[Supplied material]
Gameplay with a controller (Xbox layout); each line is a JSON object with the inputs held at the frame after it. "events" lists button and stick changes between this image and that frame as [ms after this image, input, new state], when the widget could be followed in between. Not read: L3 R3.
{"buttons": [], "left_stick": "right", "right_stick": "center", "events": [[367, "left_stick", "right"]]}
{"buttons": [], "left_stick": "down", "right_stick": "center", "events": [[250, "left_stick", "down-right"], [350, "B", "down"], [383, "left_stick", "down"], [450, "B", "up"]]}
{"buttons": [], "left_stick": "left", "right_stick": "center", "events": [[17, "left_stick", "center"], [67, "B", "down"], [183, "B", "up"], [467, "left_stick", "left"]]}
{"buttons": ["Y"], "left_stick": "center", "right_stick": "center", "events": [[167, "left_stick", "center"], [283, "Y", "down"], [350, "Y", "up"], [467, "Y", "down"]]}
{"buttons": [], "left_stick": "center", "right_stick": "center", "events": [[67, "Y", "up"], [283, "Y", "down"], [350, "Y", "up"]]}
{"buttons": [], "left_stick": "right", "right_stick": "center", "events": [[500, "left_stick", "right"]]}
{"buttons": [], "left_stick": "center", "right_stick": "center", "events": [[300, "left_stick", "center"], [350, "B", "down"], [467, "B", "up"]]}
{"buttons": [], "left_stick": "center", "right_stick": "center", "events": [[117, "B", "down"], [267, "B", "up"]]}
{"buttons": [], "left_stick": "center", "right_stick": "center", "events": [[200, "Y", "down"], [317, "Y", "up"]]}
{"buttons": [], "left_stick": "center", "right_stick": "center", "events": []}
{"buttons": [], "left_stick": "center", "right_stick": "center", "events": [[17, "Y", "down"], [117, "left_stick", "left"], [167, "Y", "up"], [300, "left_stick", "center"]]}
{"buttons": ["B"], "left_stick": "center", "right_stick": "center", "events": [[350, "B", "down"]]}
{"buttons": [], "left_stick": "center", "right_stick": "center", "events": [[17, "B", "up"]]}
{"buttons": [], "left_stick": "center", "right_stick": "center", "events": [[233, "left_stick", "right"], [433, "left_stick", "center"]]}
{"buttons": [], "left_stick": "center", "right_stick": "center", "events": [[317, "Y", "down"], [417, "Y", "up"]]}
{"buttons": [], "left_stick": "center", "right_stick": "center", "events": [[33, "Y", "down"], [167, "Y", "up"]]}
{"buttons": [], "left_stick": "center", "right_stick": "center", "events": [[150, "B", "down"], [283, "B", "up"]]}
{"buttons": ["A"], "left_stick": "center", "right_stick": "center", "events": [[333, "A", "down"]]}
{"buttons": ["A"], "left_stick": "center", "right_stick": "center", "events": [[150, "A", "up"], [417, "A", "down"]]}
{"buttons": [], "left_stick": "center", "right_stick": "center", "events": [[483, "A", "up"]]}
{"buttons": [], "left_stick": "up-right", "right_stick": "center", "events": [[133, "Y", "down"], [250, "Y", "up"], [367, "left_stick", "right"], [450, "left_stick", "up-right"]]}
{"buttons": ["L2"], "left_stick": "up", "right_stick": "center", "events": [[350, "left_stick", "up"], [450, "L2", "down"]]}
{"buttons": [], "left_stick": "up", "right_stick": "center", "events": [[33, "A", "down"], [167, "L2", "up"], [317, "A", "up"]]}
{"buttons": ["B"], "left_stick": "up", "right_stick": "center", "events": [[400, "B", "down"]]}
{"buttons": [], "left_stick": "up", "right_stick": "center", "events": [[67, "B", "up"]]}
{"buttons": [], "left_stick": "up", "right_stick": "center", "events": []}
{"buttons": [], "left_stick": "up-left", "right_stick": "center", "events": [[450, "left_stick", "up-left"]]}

[Goal of the exercise] Transcribe the listing above exactly as shown.

[Your solution]
Gameplay with a controller (Xbox layout); each line is a JSON object with the inputs held at the frame after it. "events" lists button and stick changes between this image and that frame as [ms after this image, input, new state], when the widget could be followed in between. Not read: L3 R3.
{"buttons": [], "left_stick": "right", "right_stick": "center", "events": [[367, "left_stick", "right"]]}
{"buttons": [], "left_stick": "down", "right_stick": "center", "events": [[250, "left_stick", "down-right"], [350, "B", "down"], [383, "left_stick", "down"], [450, "B", "up"]]}
{"buttons": [], "left_stick": "left", "right_stick": "center", "events": [[17, "left_stick", "center"], [67, "B", "down"], [183, "B", "up"], [467, "left_stick", "left"]]}
{"buttons": ["Y"], "left_stick": "center", "right_stick": "center", "events": [[167, "left_stick", "center"], [283, "Y", "down"], [350, "Y", "up"], [467, "Y", "down"]]}
{"buttons": [], "left_stick": "center", "right_stick": "center", "events": [[67, "Y", "up"], [283, "Y", "down"], [350, "Y", "up"]]}
{"buttons": [], "left_stick": "right", "right_stick": "center", "events": [[500, "left_stick", "right"]]}
{"buttons": [], "left_stick": "center", "right_stick": "center", "events": [[300, "left_stick", "center"], [350, "B", "down"], [467, "B", "up"]]}
{"buttons": [], "left_stick": "center", "right_stick": "center", "events": [[117, "B", "down"], [267, "B", "up"]]}
{"buttons": [], "left_stick": "center", "right_stick": "center", "events": [[200, "Y", "down"], [317, "Y", "up"]]}
{"buttons": [], "left_stick": "center", "right_stick": "center", "events": []}
{"buttons": [], "left_stick": "center", "right_stick": "center", "events": [[17, "Y", "down"], [117, "left_stick", "left"], [167, "Y", "up"], [300, "left_stick", "center"]]}
{"buttons": ["B"], "left_stick": "center", "right_stick": "center", "events": [[350, "B", "down"]]}
{"buttons": [], "left_stick": "center", "right_stick": "center", "events": [[17, "B", "up"]]}
{"buttons": [], "left_stick": "center", "right_stick": "center", "events": [[233, "left_stick", "right"], [433, "left_stick", "center"]]}
{"buttons": [], "left_stick": "center", "right_stick": "center", "events": [[317, "Y", "down"], [417, "Y", "up"]]}
{"buttons": [], "left_stick": "center", "right_stick": "center", "events": [[33, "Y", "down"], [167, "Y", "up"]]}
{"buttons": [], "left_stick": "center", "right_stick": "center", "events": [[150, "B", "down"], [283, "B", "up"]]}
{"buttons": ["A"], "left_stick": "center", "right_stick": "center", "events": [[333, "A", "down"]]}
{"buttons": ["A"], "left_stick": "center", "right_stick": "center", "events": [[150, "A", "up"], [417, "A", "down"]]}
{"buttons": [], "left_stick": "center", "right_stick": "center", "events": [[483, "A", "up"]]}
{"buttons": [], "left_stick": "up-right", "right_stick": "center", "events": [[133, "Y", "down"], [250, "Y", "up"], [367, "left_stick", "right"], [450, "left_stick", "up-right"]]}
{"buttons": ["L2"], "left_stick": "up", "right_stick": "center", "events": [[350, "left_stick", "up"], [450, "L2", "down"]]}
{"buttons": [], "left_stick": "up", "right_stick": "center", "events": [[33, "A", "down"], [167, "L2", "up"], [317, "A", "up"]]}
{"buttons": ["B"], "left_stick": "up", "right_stick": "center", "events": [[400, "B", "down"]]}
{"buttons": [], "left_stick": "up", "right_stick": "center", "events": [[67, "B", "up"]]}
{"buttons": [], "left_stick": "up", "right_stick": "center", "events": []}
{"buttons": [], "left_stick": "up-left", "right_stick": "center", "events": [[450, "left_stick", "up-left"]]}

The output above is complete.